Scientists first learned of the images of thoughts


Neuroscientists have recreated a dynamic visual image that comes to mind while watching a randomly selected video clips. In the future, this technology will help doctors see on the screen hallucinating patients, and rich eccentrics — to lay out their dreams on YouTube.

Fantastic result was obtained in the University of California at Berkeley subjects showed different clips from YouTube (fragments of films, trailers, etc.), while magnetic resonance imaging recorded in detail the activity of cells in different parts of the visual cortex. With this information, the scientists were able to reconstruct the images viewed in color and dynamics (see the impressive roll at the end of the material).

The quality of the restored clips may seem unimportant, but it is far better and more accurate than what I managed to get "out of my head" of a person in the first experiment of this type.

Scientists have created a new program recognizing mental images themselves alternately acted as test subjects because they had to spend in the imager for hours at a time.

For a start, researchers recorded the pattern of brain activity when viewing a number of trailers of Hollywood films.

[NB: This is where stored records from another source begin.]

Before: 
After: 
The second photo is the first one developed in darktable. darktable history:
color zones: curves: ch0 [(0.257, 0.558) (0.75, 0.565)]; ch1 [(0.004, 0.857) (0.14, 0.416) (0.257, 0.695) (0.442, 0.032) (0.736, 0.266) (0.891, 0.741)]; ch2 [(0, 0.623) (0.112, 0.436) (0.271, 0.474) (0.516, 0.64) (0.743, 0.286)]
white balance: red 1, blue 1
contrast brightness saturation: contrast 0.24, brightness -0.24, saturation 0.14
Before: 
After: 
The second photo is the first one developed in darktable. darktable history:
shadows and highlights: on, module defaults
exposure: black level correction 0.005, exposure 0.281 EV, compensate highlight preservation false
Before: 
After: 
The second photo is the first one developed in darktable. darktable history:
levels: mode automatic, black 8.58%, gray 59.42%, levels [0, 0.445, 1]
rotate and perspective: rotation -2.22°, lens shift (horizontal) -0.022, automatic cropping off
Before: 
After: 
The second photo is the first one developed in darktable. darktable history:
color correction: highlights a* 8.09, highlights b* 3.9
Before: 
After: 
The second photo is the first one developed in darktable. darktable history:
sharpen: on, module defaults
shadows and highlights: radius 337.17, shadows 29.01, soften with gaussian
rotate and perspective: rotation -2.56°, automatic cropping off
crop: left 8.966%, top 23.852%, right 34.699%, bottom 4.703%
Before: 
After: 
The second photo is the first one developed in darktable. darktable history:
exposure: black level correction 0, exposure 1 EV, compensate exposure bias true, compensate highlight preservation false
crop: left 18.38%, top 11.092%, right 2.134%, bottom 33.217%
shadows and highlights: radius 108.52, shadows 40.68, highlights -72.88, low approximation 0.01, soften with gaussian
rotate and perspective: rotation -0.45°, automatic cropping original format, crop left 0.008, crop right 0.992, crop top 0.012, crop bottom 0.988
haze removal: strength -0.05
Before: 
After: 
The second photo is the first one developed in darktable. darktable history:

Biologists have constructed a three-dimensional computer model of the brain with groups of cells (voxels) and recorded as each voxel responds to changes in the form and motion of objects on the screen. So managed to get a rough correspondence of visual information and the process of its processing in the cortex of the brain.



For testing and fine-tuning algorithm, scientists fed him thousands of hours taken randomly from millions of videos from all of the same service YouTube, yielding the opposite result — a simulated brain activity that would be observed if the person would have looked through these videos.

Images from the clips and to the right — they are the same, but the lessons from the head of the observer





Finally, the algorithm again drew. When watching the people in the video test computer tomograph picked from the web 100 clips that are most likely to have to call it a picture of cell activity. Next, second by second program mixed the footage from these videos, getting blurred the resulting film, coincides well with the fact that people saw in reality.

(More experience can be found in an article in Current Biology and precs release from the university.)

"So we are opening a window into the movies in our minds going," — says one of the authors of Jack Gallant (Jack Gallant). By the way, Gallant is known to us by experience with pattern recognition using brain scans seen photographs.

Scientists explain why the recognition of thoughts using magnetic imaging difficult to implement. One problem — the scanner records the changes in blood flow through the crust, and they are much slower than the neural signals are changed.

That's why earlier this trick could only rotate with static pictures. "We have solved this problem by creating a two-stage model that separately describes the nerve cells and blood flow signals," — said Shinji Nishimoto (Shinji Nishimoto), lead author of the study.

To the practical application of the new technology may take a decade. But even in this, its raw form it can help neuroscientists better understand what happens in the human mind.